PERADILAN
A. Pengertian
peradilan
Peradilan dalam pembahasan fikih diistilahkan dengan qodho’( قَضَاءٌ) istilah tersebut diambil dari kataقَضَى – يَقْضِى yang
memiliki arti memutuskan, menyempurnakan, menetapkan. Adapun secara makna
terminologi, peradilan adalah suatu lembaga pemerintah atau negara yang
ditugaskan untuk menyelesaikan atau menetapkan keputusan perkara dengan adil
berdasarkan hukum yang berlaku.
Tempat untuk mengadili perkara disebut pengadilan.

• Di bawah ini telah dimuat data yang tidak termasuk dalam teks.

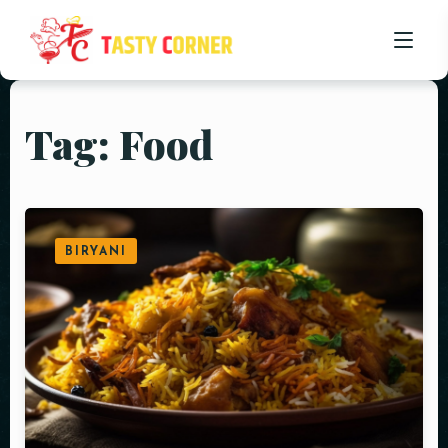
Tag: Food
HOME
ABOUT US
OUR MENU
BIRYANI
PROMOTIONS
BLOG
CONTACT US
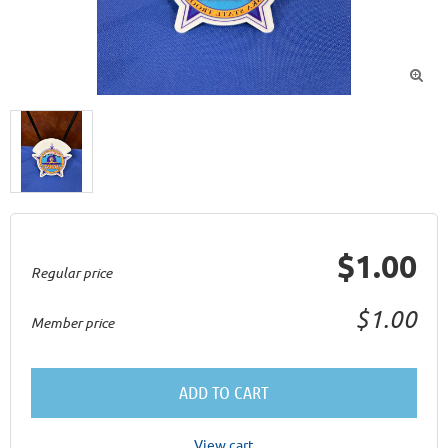

$1.00
Regular price
$1.00
Member price
ADD TO CART
View cart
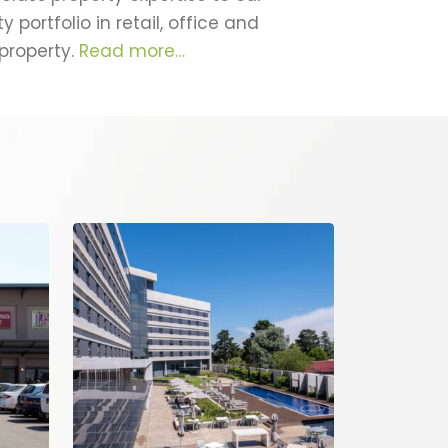
portfolio in retail, office and
 property.
Read more…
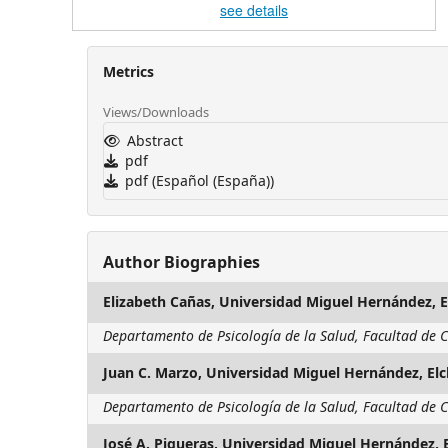
see details
Metrics
Views/Downloads
Abstract
pdf
pdf (Español (España))
Author Biographies
Elizabeth Cañas,
Universidad Miguel Hernández, E
Departamento de Psicología de la Salud, Facultad de C
Juan C. Marzo,
Universidad Miguel Hernández, El
Departamento de Psicología de la Salud, Facultad de C
José A. Piqueras,
Universidad Miguel Hernández,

Orang yang bertugas mengadili perkara disebut qadhi atau hakim. Dengan demikian, hukum yang dijadikan dasar
peradilan Islam adalah hukum Islam.
B. Fungsi
peradilan
Sebagai lembaga negara yang ditugasi untuk memutuskan
setiap perkara dengan adil, maka peradilan harus memainkanfungsinya dengan
baik.
Diantara
fungsi terpenting peradilan adalah:
1.
Menciptakan
ketertiban dan ketentraman masyarakat.
2.
Mewujudkan
keaadilan yang menyeluruh bagi seluruh lapisan masyarakat.
3.
Melindugi
jiwa, harta dan kehormatan masyarakat.
4.
Mengaplikasikan
nilai-nilai amar makruf nahi munkar,
dengan menyampaikan hak kepada siapapun yang berhak menerimanya dan menghalangi
orang-orang dzalim dari tindak aniaya yang akn mereka lakukan.
C. Hikmah
peradilan
Sesuai dengan fungsi dan tujuan peradilan sebagaimana
dijelaskan diatas, maka dengan adanya lembaga peradilan akan diperoleh hikmah
yang sangat besar bagi kehidupan umat, yaitu
1.
Terwujudnya
masyarakat yang bersih, karena setiap orang terlindungi haknya dengan peraturan
perundang-undangan yang berlaku. Hal ini sejalan dengan sabda rasuluallah saw.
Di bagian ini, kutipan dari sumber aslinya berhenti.